Los sectores eclesiásticos deben entender que, ante todo, el matrimonio es una sociedad civil, y que si se aprueba que las personas del mismo sexo puedan formarla, solo lo harán ante el Estado. Si la Iglesia no quiere aceptar dicha unión es libre de no recibir a los cónyuges y no realizar la ceremonia. Nadie los va a obligar, es más, muy poco probable es que una pareja de homosexuales se acerque a un templo para casarse, porque conocen bien la respuesta que van a recibir.

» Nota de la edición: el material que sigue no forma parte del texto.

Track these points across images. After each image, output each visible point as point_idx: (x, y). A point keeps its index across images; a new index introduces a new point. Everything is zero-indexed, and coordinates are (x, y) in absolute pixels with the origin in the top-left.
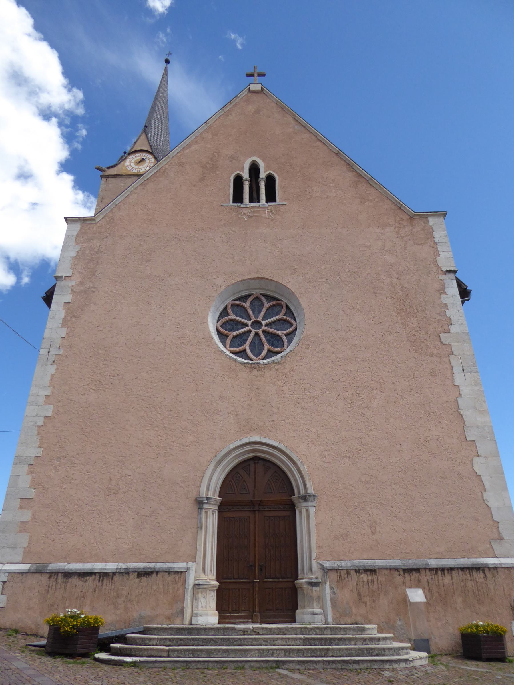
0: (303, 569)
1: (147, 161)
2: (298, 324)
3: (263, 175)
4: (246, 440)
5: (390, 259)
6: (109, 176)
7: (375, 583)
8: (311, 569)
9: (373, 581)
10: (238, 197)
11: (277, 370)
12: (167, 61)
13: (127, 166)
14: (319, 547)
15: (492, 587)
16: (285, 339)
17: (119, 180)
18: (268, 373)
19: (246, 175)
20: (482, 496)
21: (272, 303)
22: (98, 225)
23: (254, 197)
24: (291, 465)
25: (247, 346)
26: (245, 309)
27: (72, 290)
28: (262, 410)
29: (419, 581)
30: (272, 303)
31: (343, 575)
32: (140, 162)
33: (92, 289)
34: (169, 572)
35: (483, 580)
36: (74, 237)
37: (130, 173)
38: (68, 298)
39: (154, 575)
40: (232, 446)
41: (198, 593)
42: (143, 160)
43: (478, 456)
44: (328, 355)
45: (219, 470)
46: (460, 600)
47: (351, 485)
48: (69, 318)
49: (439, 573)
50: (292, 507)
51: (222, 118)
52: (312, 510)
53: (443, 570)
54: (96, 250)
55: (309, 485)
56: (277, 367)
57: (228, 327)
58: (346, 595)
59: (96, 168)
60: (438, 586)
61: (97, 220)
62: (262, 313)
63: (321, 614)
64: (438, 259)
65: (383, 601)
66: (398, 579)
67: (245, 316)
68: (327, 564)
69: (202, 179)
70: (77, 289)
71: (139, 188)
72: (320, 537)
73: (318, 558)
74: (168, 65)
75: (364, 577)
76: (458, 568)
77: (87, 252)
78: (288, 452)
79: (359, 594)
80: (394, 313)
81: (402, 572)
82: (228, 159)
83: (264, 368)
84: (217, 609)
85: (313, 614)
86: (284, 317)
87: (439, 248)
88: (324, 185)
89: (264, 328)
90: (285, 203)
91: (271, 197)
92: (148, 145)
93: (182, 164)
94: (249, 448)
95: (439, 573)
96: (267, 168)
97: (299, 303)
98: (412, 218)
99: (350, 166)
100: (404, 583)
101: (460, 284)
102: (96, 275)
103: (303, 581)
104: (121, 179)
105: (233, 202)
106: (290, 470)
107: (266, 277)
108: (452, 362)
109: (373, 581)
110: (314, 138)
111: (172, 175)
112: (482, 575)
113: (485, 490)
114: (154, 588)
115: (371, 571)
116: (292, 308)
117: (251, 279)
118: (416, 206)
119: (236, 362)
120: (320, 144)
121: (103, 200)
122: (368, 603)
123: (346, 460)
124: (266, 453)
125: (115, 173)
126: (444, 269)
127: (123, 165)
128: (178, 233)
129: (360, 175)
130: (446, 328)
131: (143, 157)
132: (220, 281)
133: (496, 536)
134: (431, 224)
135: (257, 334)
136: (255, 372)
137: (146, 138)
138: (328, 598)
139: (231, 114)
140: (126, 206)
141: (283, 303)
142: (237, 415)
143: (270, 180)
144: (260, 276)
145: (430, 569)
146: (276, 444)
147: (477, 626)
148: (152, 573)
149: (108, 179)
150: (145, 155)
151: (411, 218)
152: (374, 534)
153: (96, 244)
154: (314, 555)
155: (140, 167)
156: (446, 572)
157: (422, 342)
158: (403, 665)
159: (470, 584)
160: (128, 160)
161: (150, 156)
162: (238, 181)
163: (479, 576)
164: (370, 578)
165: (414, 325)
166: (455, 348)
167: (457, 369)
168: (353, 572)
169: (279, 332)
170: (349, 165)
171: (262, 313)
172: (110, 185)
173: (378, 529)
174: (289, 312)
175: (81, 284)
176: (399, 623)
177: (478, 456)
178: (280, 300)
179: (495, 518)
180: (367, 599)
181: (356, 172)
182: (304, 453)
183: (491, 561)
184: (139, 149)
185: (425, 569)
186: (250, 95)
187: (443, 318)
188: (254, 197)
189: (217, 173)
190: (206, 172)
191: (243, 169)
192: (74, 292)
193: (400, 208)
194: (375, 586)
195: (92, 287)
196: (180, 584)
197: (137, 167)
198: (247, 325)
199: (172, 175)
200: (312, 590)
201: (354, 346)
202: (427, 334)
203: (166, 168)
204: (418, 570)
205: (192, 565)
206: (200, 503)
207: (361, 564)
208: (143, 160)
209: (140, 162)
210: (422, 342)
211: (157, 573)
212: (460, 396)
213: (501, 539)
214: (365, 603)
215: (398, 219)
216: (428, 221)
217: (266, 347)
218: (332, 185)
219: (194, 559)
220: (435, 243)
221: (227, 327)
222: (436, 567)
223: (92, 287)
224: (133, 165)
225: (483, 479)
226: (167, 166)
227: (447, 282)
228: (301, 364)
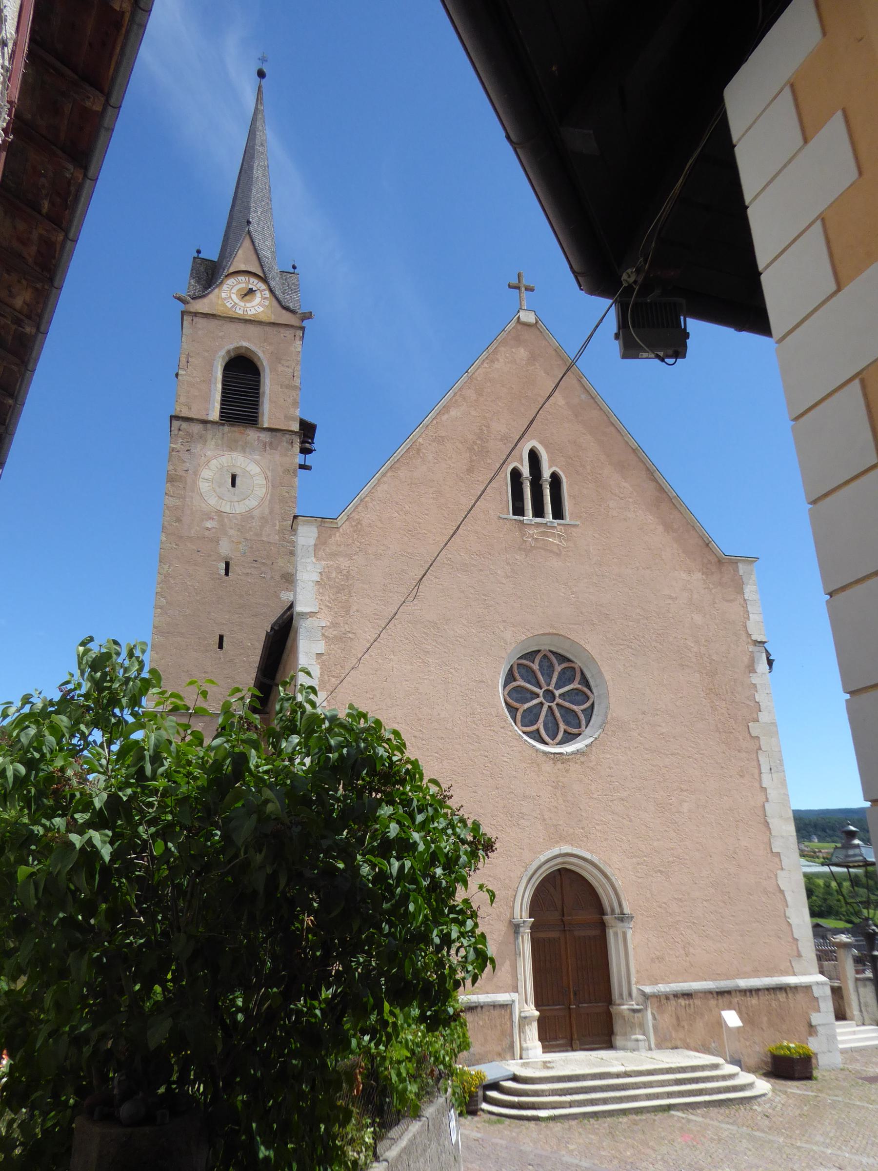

Es más que vergonzoso que, en pleno siglo XXI, nuestro país se niegue a respaldar una resolución contra la discriminación a los homosexuales planteada por la OEA. Sin embargo, aún peor es lo que dice nuestra Constitución actual, que al contemplar al matrimonio como una institución que solo puede ser formada por un hombre y una mujer, convierte a la idea del casamiento entre personas del mismo sexo en casi una utopía.
El camino hacia la tolerancia en realidad es muy corto, aunque no lo parezca. Basta con hacer una acción de empatía con los homosexuales para poder entender lo injusta que es nuestra sociedad con ellos. Son tan humanos como nosotros y, por ende, tienen derecho, si es que así lo desean, a unirse civílmente y gozar de las mismas garantías legales que tienen los matrimonios heterosexuales. ¿Cómo algo tan insignificante podría destruir la familia?